张鑫将水杯放下,不紧不慢的说:“谁让你这么古板呢,只是运点感冒药罢了,又不犯法,你非得千方百计的拦着。”
路遥脸上闪过一丝了然之色,道:“张鑫你这垃圾,狗改不了吃屎。将感冒药运到国外提炼毒品……咳咳……”
张鑫理了下领带,笑道:“你别血口喷人啊,我可是国际知名企业家。这次回国,‘省招商引资局’还打电话欢迎我呢~”
路遥叹了口气,现在的自己什么都做不了,索性闭上眼睛不再说话,安静等待死亡的到来。
但张鑫却不想让眼前饱受病痛折磨、即将离世的表兄走好。他附身靠近,悄悄说道:琇書蛧
“表哥啊~其实呢,我这次回国主要就是见你一面,告诉你一声——你的癌,是我弄出来的~”
路遥陡然挣开眼,“你说什么!”
张鑫笑眯眯的掏出个铅盒打开,里面是件古怪的三角形饰物,仅有巴掌大小,中间是只眼睛似的图案,一看就很有年代感。
“眼熟吧?这是我亲手送你的,货真价实的古董。我在里面掺了点放射性物质,长期接触就会变成你现在这副鬼样子。
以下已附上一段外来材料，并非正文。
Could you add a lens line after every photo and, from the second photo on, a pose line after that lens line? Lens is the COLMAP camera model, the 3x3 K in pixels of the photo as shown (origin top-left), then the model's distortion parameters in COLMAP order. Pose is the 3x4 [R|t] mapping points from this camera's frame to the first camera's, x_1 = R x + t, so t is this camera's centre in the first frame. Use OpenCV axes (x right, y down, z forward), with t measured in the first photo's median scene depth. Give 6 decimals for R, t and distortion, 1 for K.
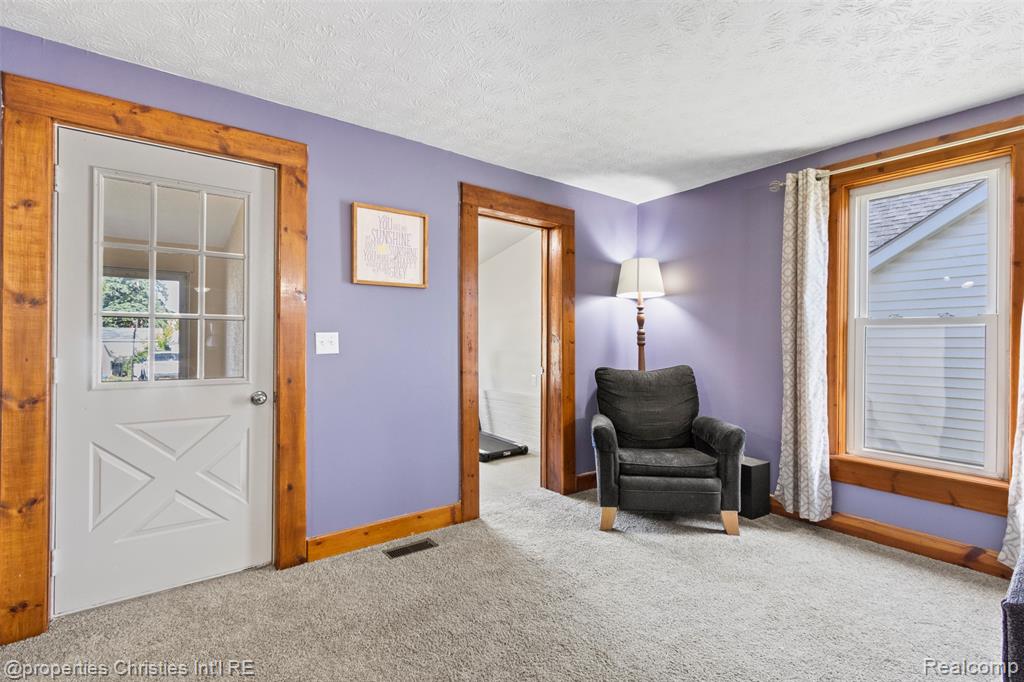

”
路遥马上认出来,这是自己很喜欢的一件古物,天天摆在书桌上,时不时的把玩,没想到却是要人命的东西!
他伸出枯枝似的手臂,死死的抓住眼前人的胳膊!“你……”
“别激动~表哥,我西装很贵的。”张鑫轻松拿掉路遥的手,小心的捏起铅盒,将放射性饰物塞进他怀里。
“我赶飞机,得先走一步。你好好留着这个当做纪念吧,有机会再去你的坟头蹦迪~”
说完话,张鑫从容起身离开。临走前,还回头俏皮的眨眨眼。他原本就男生女相,此时的神态动作居然有些娇媚。
保镖很有眼力劲,赶紧打开病房门。同时用无线耳麦联络同事,提前发动汽车。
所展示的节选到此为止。